今も謎を残す「コティングリー妖精写真」とは? 5枚中1枚は本物!?
コティングリー妖精事件は、20世紀初頭に「本物の妖精が写真で撮影された」としてイギリス中を騒然とさせた事件である。かのシャーロック・ホームズの生みの親である作家コナン・ドイルをも巻き込んだことで知られ、事件からおよそ50年後に捏造写真だとカミングアウトされた。
ブラッドフォード近郊のコティングリー村に住むいとこ同士の2人の少女エルシーとフランシスは、父親のカメラを借りて森の中へ入り、そこでフランシスと妖精が一緒に写っている写真を撮影した。
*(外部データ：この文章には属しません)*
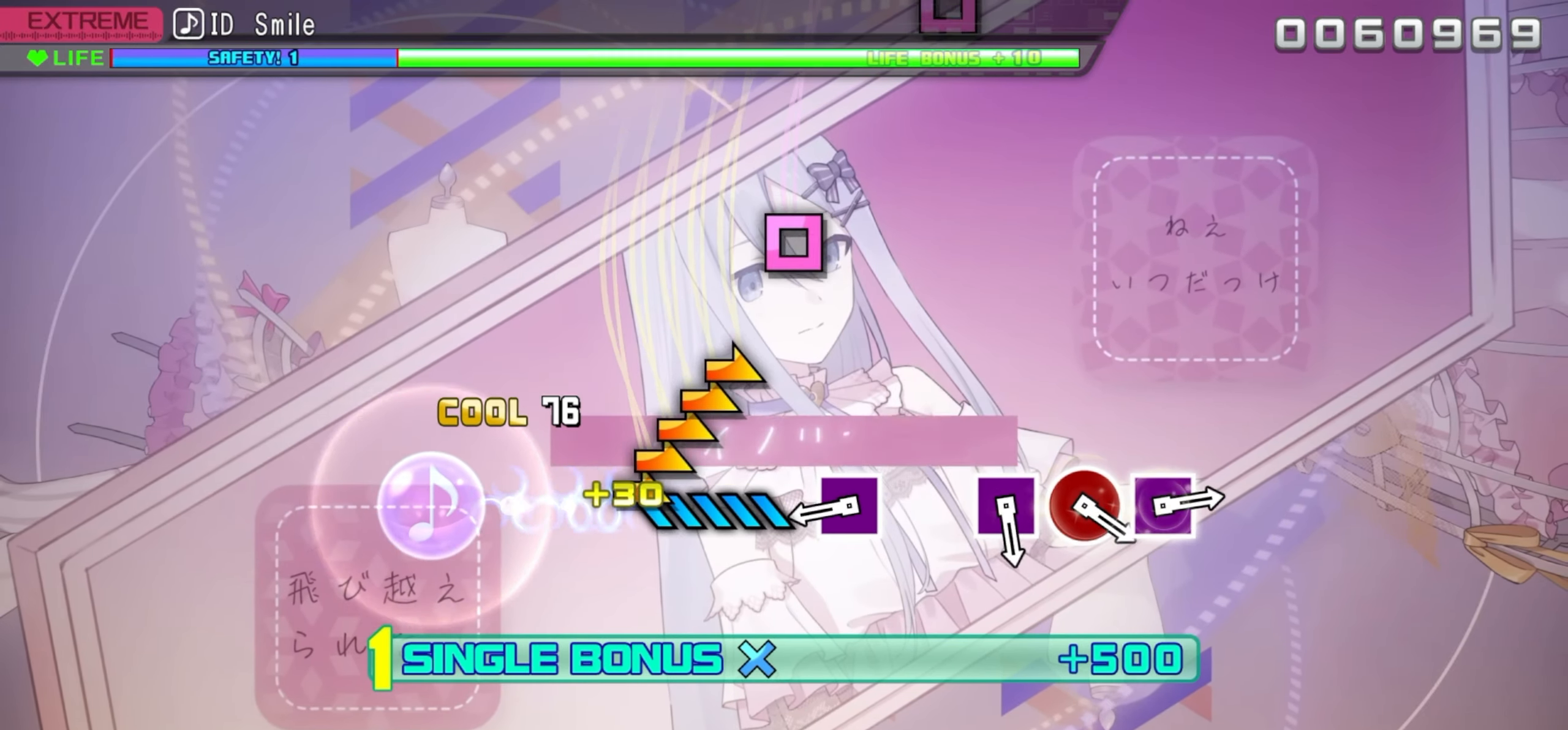
{"buttons": [], "events": [[167, "CROSS", "up"], [167, "R1", "up"], [367, "SQUARE", "down"], [483, "SQUARE", "up"]]}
彼女たちは、「森の中で妖精と遊んだ」ことを証明するためのものだと主張し、1917~1920年のあいだに計5枚の妖精写真が撮られた。この妖精写真は、写真に加工の跡が見られないといった検証から本物ではないかと言われ、コナン・ドイルもこの写真を信用できると発表したことで大々的に話題が広まった。
しかし、この写真に写る妖精は雑誌の挿絵を模写し切り抜いて作ったフェイクだったことが、晩年の彼女たちの口から語られたのだった。その妖精のトレース元の絵が掲載されている雑誌も特定されており、これによって写真自体は加工していないが写真に写る妖精は創り物であったということが確定したのだ。
ただ、この妖精写真については今も謎が残っている。彼女たちのうち一方は、5枚中最後に撮影した1枚の写真は本物であると最後まで主張していたのだ。4枚の写真に写る妖精は、被写体の少女たちに比べてかなり輪郭が鮮明であり、違和感があるという意見は当時から見られていた。だが唯一本物と彼女が主張した1枚は、彼女たちがどちらも被写体に入らず、しかも妖精の姿が半透明に写し出されているため他の4枚とはかなり異なっている。そもそも彼女たちによれば、「妖精は実際にいたが、誰も信じてくれなかったので捏造した」と主張しているという。
近年は、カラー修正を施した写真が改めて検証されており、最後の5枚目は実は心霊写真でもあったのではないかという話も囁かれているようだ。また5枚目に写る妖精についても、仮に絵であったとしても少女の手でここまで高いスキルの描写ができたのか、ここまでする必要があったのかという疑問もある。妖精写真は、今でも多くの謎を秘めているのだ。